### WORK REQUEST
Look over the entries that follow and work out how many lines contain "camera". State the number only.

### SOURCE MATERIAL

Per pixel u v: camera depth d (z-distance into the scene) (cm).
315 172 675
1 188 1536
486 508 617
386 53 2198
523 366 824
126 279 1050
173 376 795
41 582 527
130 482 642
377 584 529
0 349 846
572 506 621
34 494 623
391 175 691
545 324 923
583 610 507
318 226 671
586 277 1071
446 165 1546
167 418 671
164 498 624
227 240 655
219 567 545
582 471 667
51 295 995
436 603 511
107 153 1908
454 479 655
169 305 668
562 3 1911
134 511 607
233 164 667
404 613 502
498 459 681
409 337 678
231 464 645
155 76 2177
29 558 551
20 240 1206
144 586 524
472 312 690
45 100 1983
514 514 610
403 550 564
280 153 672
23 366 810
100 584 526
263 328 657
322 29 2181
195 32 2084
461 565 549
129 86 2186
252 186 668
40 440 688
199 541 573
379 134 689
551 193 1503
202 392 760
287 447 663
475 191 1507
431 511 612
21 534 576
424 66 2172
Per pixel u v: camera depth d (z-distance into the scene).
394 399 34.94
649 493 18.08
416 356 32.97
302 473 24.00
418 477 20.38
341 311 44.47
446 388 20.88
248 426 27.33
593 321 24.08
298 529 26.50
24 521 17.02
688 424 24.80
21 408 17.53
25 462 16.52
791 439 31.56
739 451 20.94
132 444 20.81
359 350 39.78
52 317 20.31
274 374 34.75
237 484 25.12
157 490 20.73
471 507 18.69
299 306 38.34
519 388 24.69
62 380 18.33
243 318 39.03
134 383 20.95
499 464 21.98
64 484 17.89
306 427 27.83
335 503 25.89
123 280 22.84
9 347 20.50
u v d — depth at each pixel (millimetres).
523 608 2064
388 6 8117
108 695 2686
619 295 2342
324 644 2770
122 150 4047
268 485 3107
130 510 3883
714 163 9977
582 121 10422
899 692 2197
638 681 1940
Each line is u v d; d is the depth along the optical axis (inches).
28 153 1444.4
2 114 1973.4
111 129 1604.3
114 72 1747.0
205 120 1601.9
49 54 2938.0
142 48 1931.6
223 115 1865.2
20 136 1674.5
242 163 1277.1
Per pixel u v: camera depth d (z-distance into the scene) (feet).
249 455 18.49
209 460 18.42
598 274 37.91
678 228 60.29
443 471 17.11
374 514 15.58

### RESPONSE FOR THIS EXERCISE
3